= Work request =
From the first line to the last, repeat the data exactly but leave out the pictures.
*** Supplied data ***
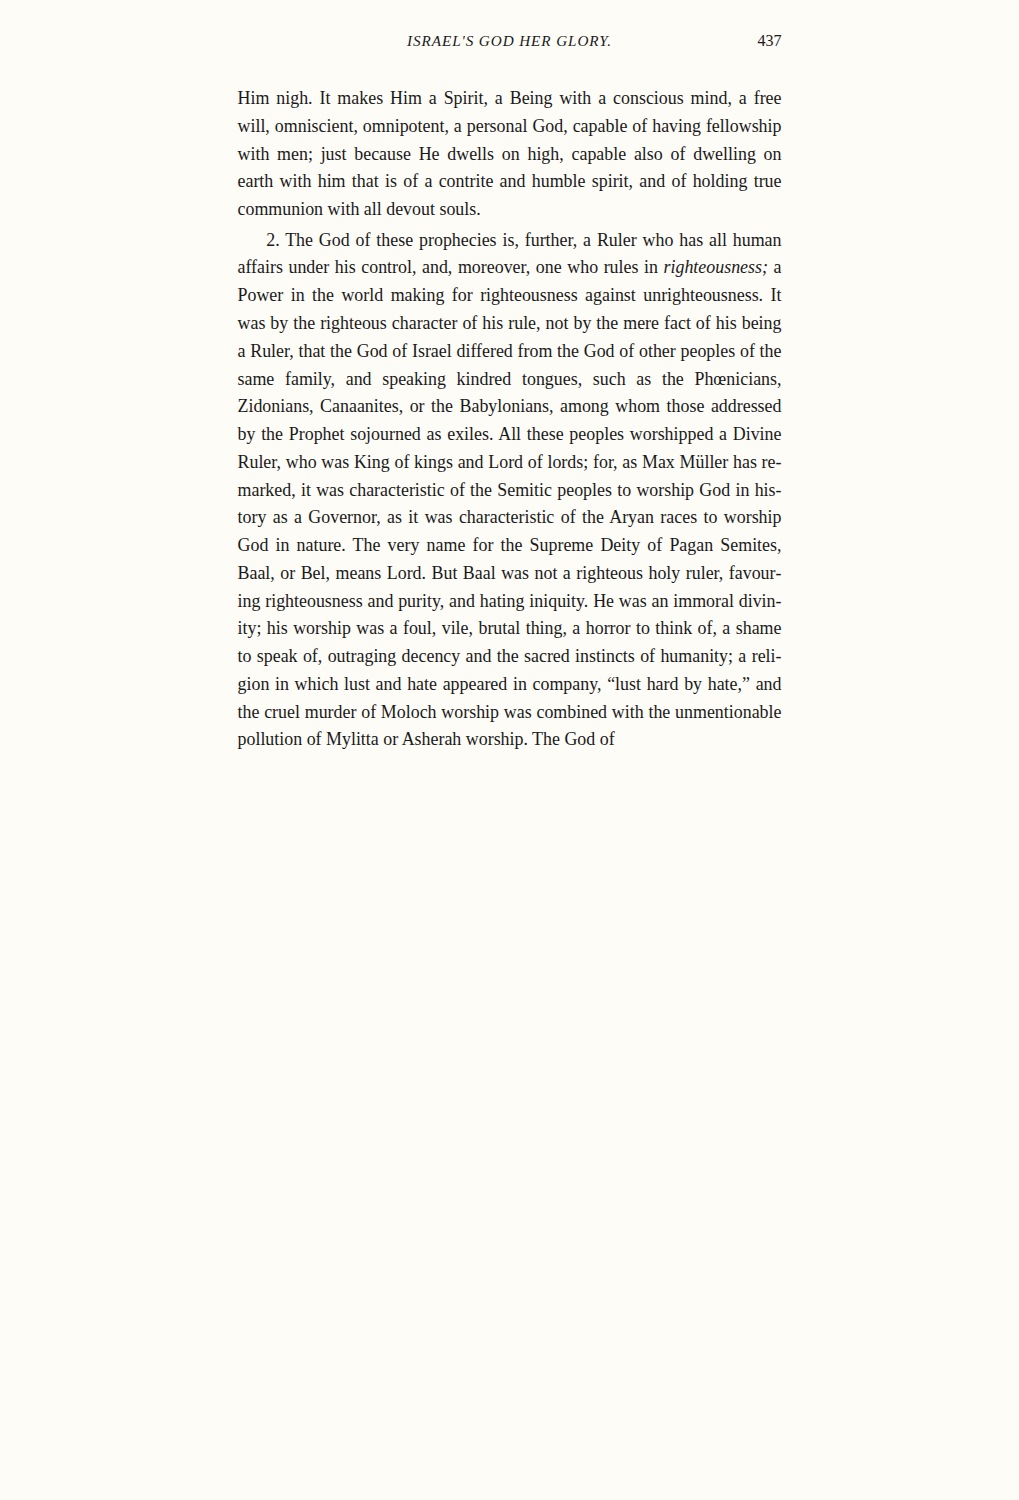Israel's God Her Glory. 437
Him nigh. It makes Him a Spirit, a Being with a conscious mind, a free will, omniscient, omnipotent, a personal God, capable of having fellowship with men; just because He dwells on high, capable also of dwelling on earth with him that is of a contrite and humble spirit, and of holding true communion with all devout souls.
2. The God of these prophecies is, further, a Ruler who has all human affairs under his control, and, moreover, one who rules in righteousness; a Power in the world making for righteousness against unrighteousness. It was by the righteous character of his rule, not by the mere fact of his being a Ruler, that the God of Israel differed from the God of other peoples of the same family, and speaking kindred tongues, such as the Phœnicians, Zidonians, Canaanites, or the Babylonians, among whom those addressed by the Prophet sojourned as exiles. All these peoples worshipped a Divine Ruler, who was King of kings and Lord of lords; for, as Max Müller has remarked, it was characteristic of the Semitic peoples to worship God in history as a Governor, as it was characteristic of the Aryan races to worship God in nature. The very name for the Supreme Deity of Pagan Semites, Baal, or Bel, means Lord. But Baal was not a righteous holy ruler, favouring righteousness and purity, and hating iniquity. He was an immoral divinity; his worship was a foul, vile, brutal thing, a horror to think of, a shame to speak of, outraging decency and the sacred instincts of humanity; a religion in which lust and hate appeared in company, “lust hard by hate,” and the cruel murder of Moloch worship was combined with the unmentionable pollution of Mylitta or Asherah worship. The God of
***
= Exercise response =
Israel's God Her Glory. 437
Him nigh. It makes Him a Spirit, a Being with a conscious mind, a free will, omniscient, omnipotent, a personal God, capable of having fellowship with men; just because He dwells on high, capable also of dwelling on earth with him that is of a contrite and humble spirit, and of holding true communion with all devout souls.
2. The God of these prophecies is, further, a Ruler who has all human affairs under his control, and, moreover, one who rules in righteousness; a Power in the world making for righteousness against unrighteousness. It was by the righteous character of his rule, not by the mere fact of his being a Ruler, that the God of Israel differed from the God of other peoples of the same family, and speaking kindred tongues, such as the Phœnicians, Zidonians, Canaanites, or the Babylonians, among whom those addressed by the Prophet sojourned as exiles. All these peoples worshipped a Divine Ruler, who was King of kings and Lord of lords; for, as Max Müller has remarked, it was characteristic of the Semitic peoples to worship God in history as a Governor, as it was characteristic of the Aryan races to worship God in nature. The very name for the Supreme Deity of Pagan Semites, Baal, or Bel, means Lord. But Baal was not a righteous holy ruler, favouring righteousness and purity, and hating iniquity. He was an immoral divinity; his worship was a foul, vile, brutal thing, a horror to think of, a shame to speak of, outraging decency and the sacred instincts of humanity; a religion in which lust and hate appeared in company, “lust hard by hate,” and the cruel murder of Moloch worship was combined with the unmentionable pollution of Mylitta or Asherah worship. The God of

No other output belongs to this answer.